▶ DATA EXCERPT
****************

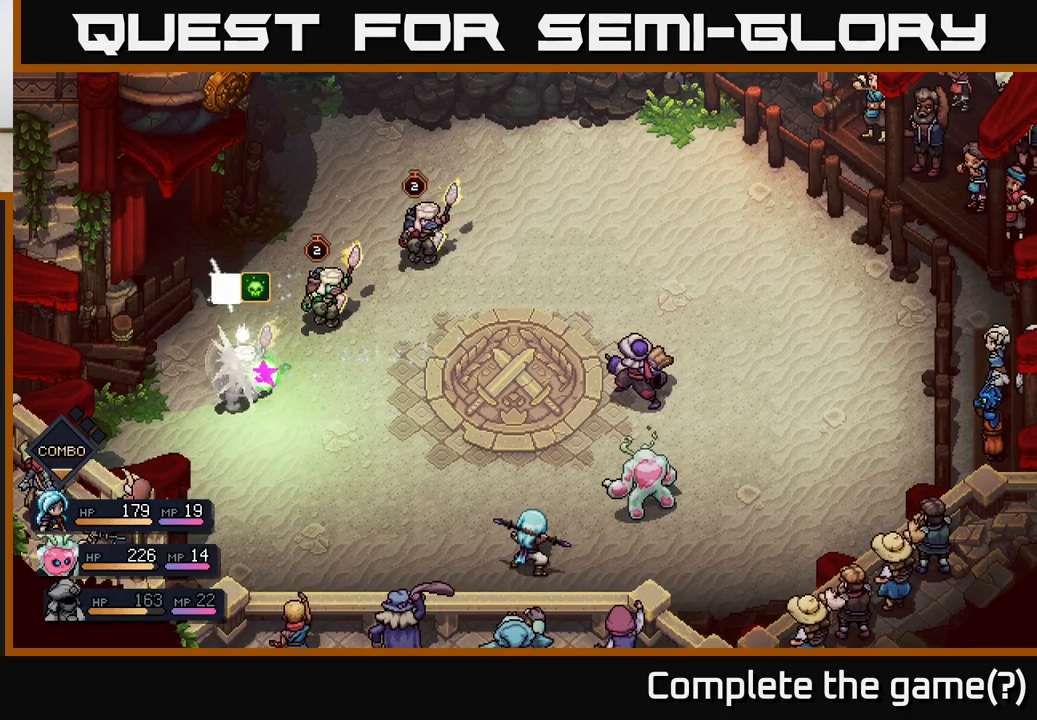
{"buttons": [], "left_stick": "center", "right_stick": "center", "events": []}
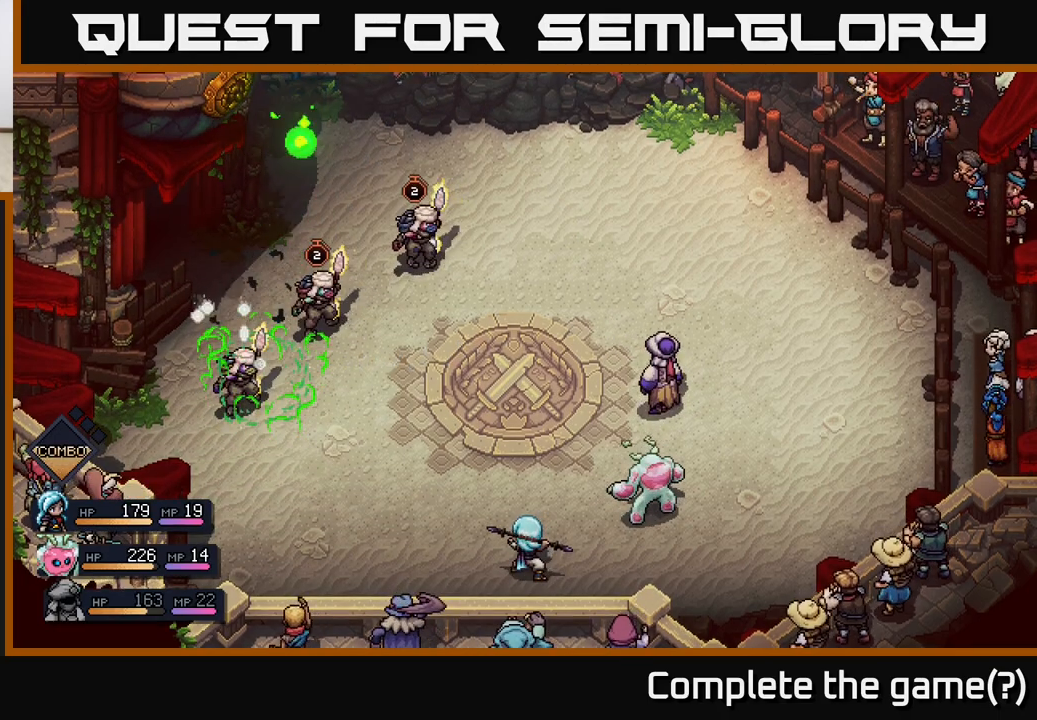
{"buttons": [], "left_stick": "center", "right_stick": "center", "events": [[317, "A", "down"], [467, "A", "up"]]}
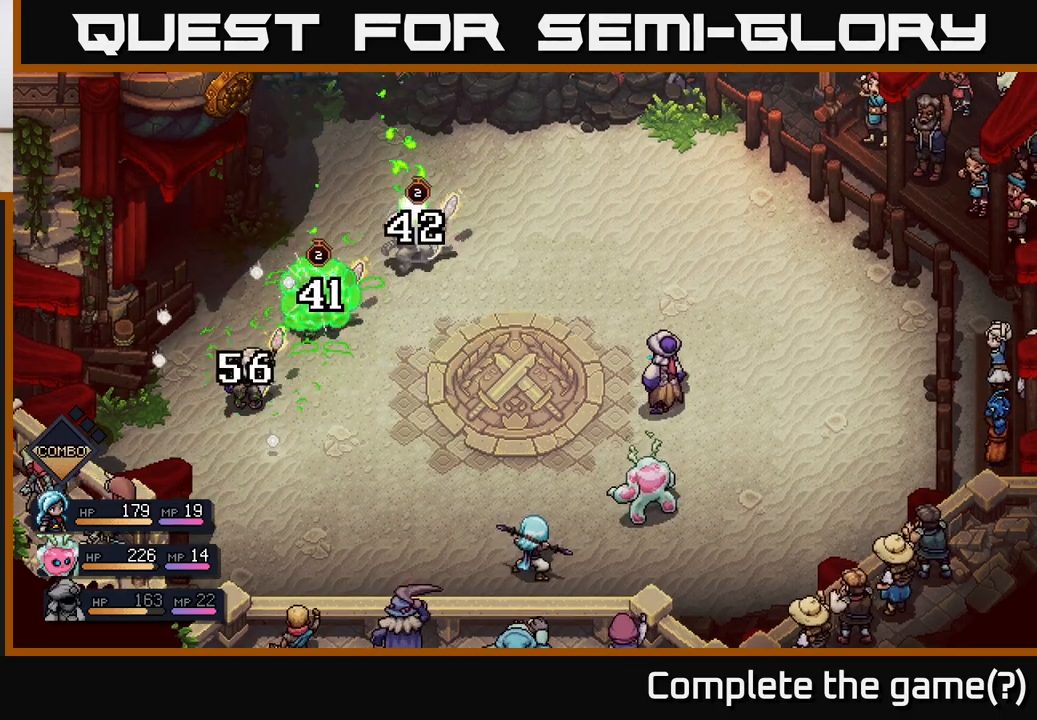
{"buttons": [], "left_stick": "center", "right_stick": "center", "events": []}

****************

When you retype the material above, keep every word exact and drop the images.

{"buttons": [], "left_stick": "center", "right_stick": "center", "events": []}
{"buttons": [], "left_stick": "center", "right_stick": "center", "events": [[317, "A", "down"], [467, "A", "up"]]}
{"buttons": [], "left_stick": "center", "right_stick": "center", "events": []}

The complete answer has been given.